8- Türkiye piyasalarında özellikle BIST 100’de dalgalanmanın carry trede ile yatırımcı payının yüksek olduğunun anlaşılması,
9-Her şeye rağmen bu sürecin küresel bir krize dönüşme ihtimalinin düşük olmasını gösteren verilerin bulunması. Örneğin altın fiyatlarının çok yükselmemesi, TL faizlerinin stabilitesini koruması gibi.
Unutulmamalıdır ki küreselleşmenin nimetleri yanında külfetleri de ödenmesi gerekiyor. Bu dönem ödeme dönemi…
Küreselleşme ve süreçler
Küresel sermaye hareketleri, uluslararası finansal piyasalar aracılığıyla bir ülkeden diğerine yapılan yatırım ve finansman akışlarını ifade eder.
Bu hareketler, doğrudan yabancı yatırımlar (FDI), portföy yatırımları ve diğer kısa vadeli sermaye hareketleri olarak sınıflandırılabilir. Sermaye hareketleri, yatırım fırsatlarını ve finansman ihtiyaçlarını karşılamak için önemli bir mekanizma sağlar. Ancak, bu hareketler aynı zamanda finansal istikrarsızlıklara da yol açabilir.

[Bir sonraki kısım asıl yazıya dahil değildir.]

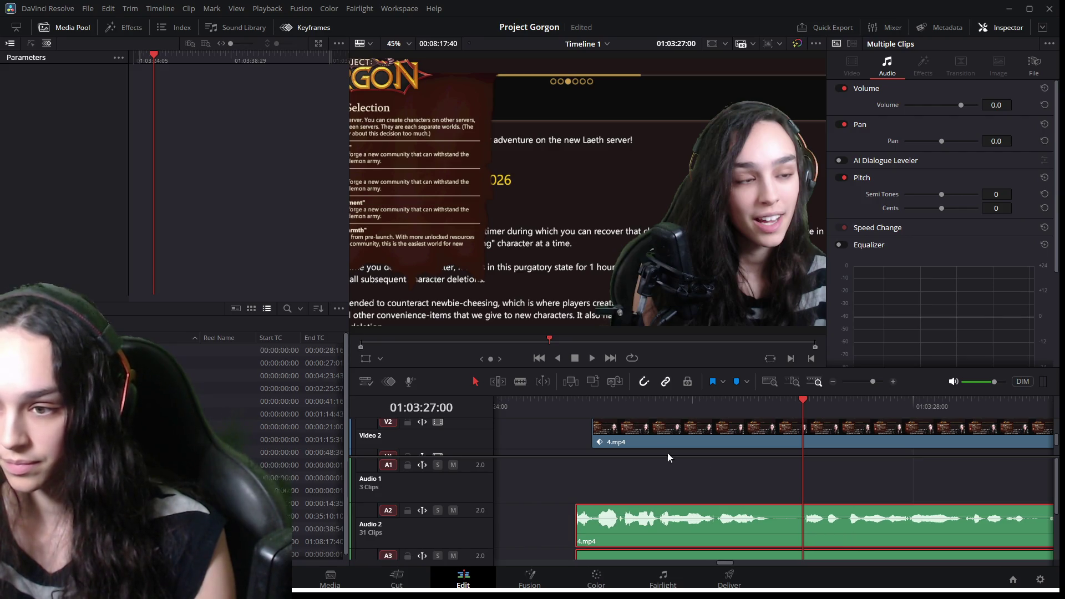
{"action": "left_click", "coordinate": [634, 438]}
{"action": "left_click_drag", "start_coordinate": [599, 428], "coordinate": [577, 428]}
Play back and scrub the adjusted cut through to the TECHNOLOGY title.
{"action": "left_click", "coordinate": [577, 411]}
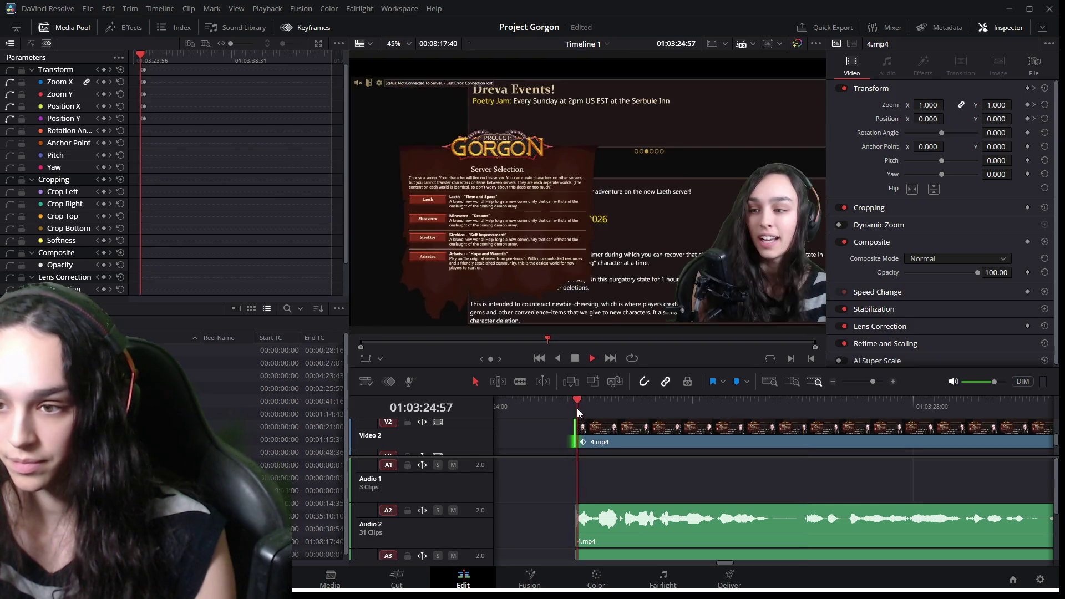
{"action": "key", "text": "space"}
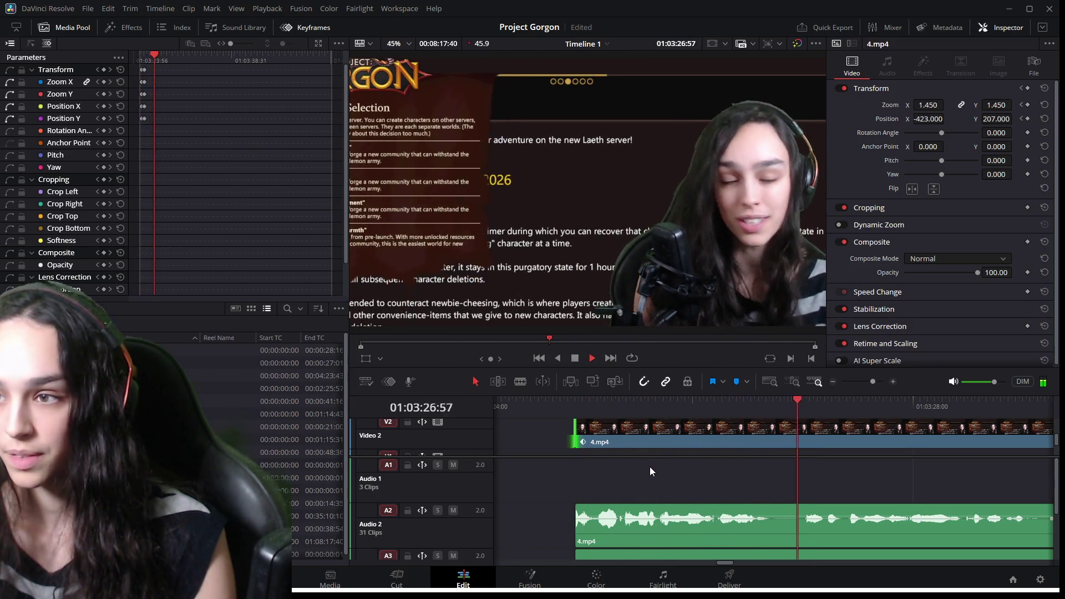
{"action": "key", "text": "space"}
{"action": "left_click", "coordinate": [735, 409]}
{"action": "mouse_move", "coordinate": [734, 437]}
{"action": "left_mouse_down"}
{"action": "mouse_move", "coordinate": [634, 438]}
{"action": "mouse_move", "coordinate": [851, 456]}
{"action": "mouse_move", "coordinate": [760, 445]}
{"action": "mouse_move", "coordinate": [780, 449]}
{"action": "left_mouse_up"}
{"action": "key", "text": "space"}
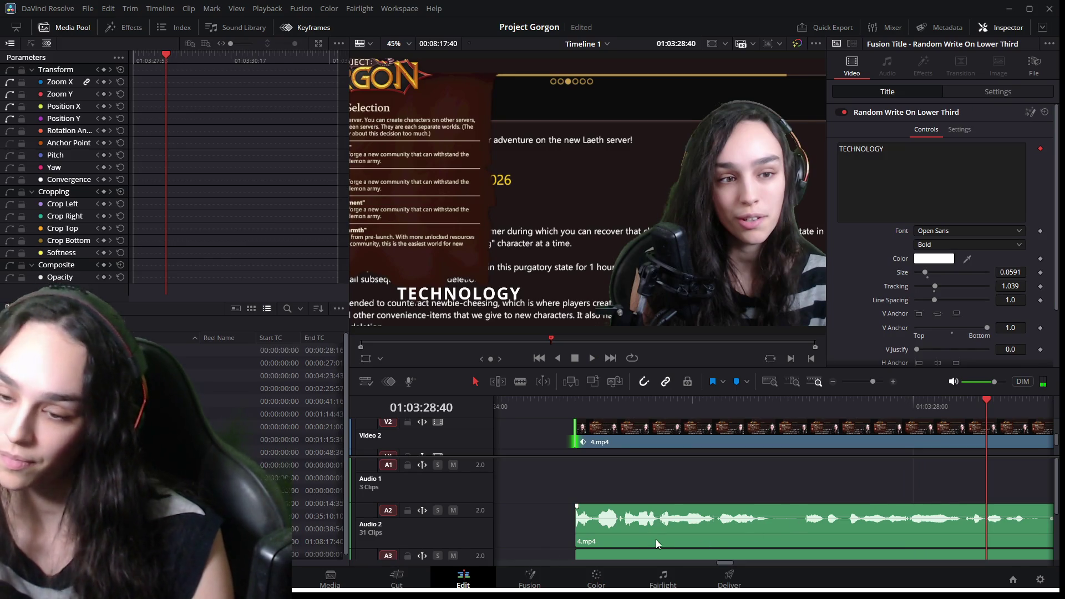
{"action": "mouse_move", "coordinate": [741, 410]}
{"action": "left_mouse_down"}
{"action": "mouse_move", "coordinate": [768, 418]}
{"action": "mouse_move", "coordinate": [750, 425]}
{"action": "mouse_move", "coordinate": [805, 438]}
{"action": "mouse_move", "coordinate": [681, 421]}
{"action": "mouse_move", "coordinate": [708, 405]}
{"action": "mouse_move", "coordinate": [770, 412]}
{"action": "mouse_move", "coordinate": [742, 417]}
{"action": "mouse_move", "coordinate": [768, 422]}
{"action": "left_mouse_up"}
{"action": "key", "text": "space"}
{"action": "key", "text": "space"}
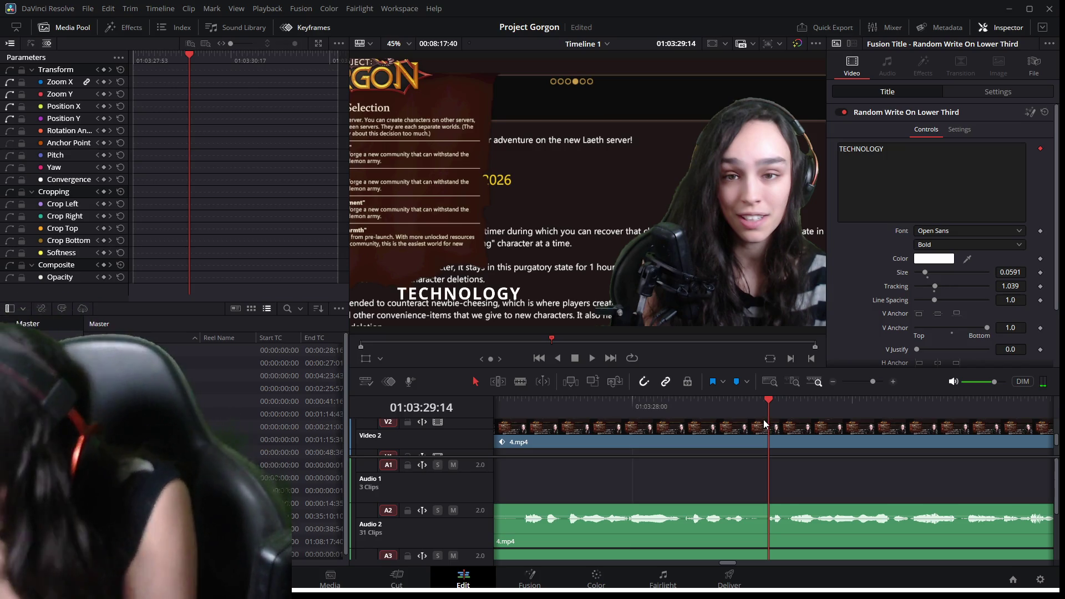
Replay the TECHNOLOGY title animating in, then save the project with Ctrl+S.
{"action": "left_click_drag", "start_coordinate": [666, 407], "coordinate": [639, 404]}
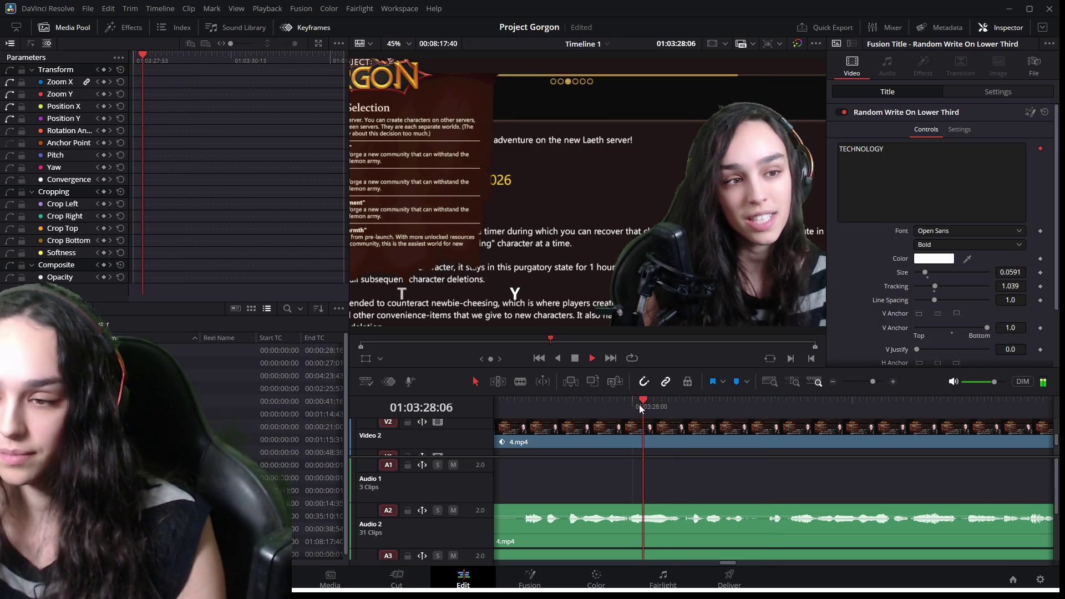
{"action": "key", "text": "space"}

Türkiye ekonomisi ve sermaye hareketleri
Türkiye, gelişmekte olan bir piyasa ekonomisi olarak, küresel sermaye hareketlerinden önemli ölçüde etkilenmektedir. Özellikle 1980’lerde başlayan ekonomik liberalleşme süreciyle birlikte, Türkiye’ye yabancı sermaye girişi artmış ve finansal piyasaların entegrasyonu hızlanmıştır. Bu dönemde, doğrudan yabancı yatırımlar ve portföy yatırımları Türkiye’ye önemli miktarda sermaye girişi sağlamıştır.
Doğrudan yabancı yatırımlar (FDI): Türkiye, doğrudan yabancı yatırımları çekmek için çeşitli reformlar ve teşvikler uygulamıştır. Bu yatırımlar, Türkiye ekonomisinin büyümesine ve işsizlik oranlarının düşmesine katkıda bulunmuştur. Özellikle, üretim ve hizmet sektörlerindeki yabancı yatırımlar, teknoloji transferi ve verimlilik artışını teşvik etmiştir.
Portföy yatırımları: Portföy yatırımları, yabancı yatırımcıların Türkiye’nin hisse senedi ve tahvil piyasalarına yaptıkları yatırımları kapsar. Bu yatırımlar, Türkiye’nin finansal piyasalarının derinleşmesine ve likidite artışına katkı sağlamıştır. Ancak, portföy yatırımları genellikle kısa vadeli olduğu için, piyasa dalgalanmalarına ve finansal istikrarsızlıklara yol açabilir.
Ekonomik politikalar ve sermaye hareketleri
Küresel sermaye hareketlerinin Türkiye ekonomisi üzerindeki etkilerini yönetmek için, ekonomik politika yapıcılarının dikkatli ve proaktif olmaları gerekmektedir. Makroekonomik istikrarı sağlamak, yatırım ortamını iyileştirmek ve finansal düzenlemeleri güçlendirmek, sermaye hareketlerinin olumlu etkilerini maksimize etmek için kritik öneme sahiptir.
Makroekonomik istikrar düşük enflasyon, sürdürülebilir büyüme ve dengeli kamu maliyesi, yabancı yatırımcıların Türkiye›ye olan güvenini artırır. Bu nedenle, Türkiye›nin makroekonomik istikrarı koruma çabaları, sermaye girişlerini teşvik ederken, ani sermaye çıkışlarının olumsuz etkilerini de azaltabilir.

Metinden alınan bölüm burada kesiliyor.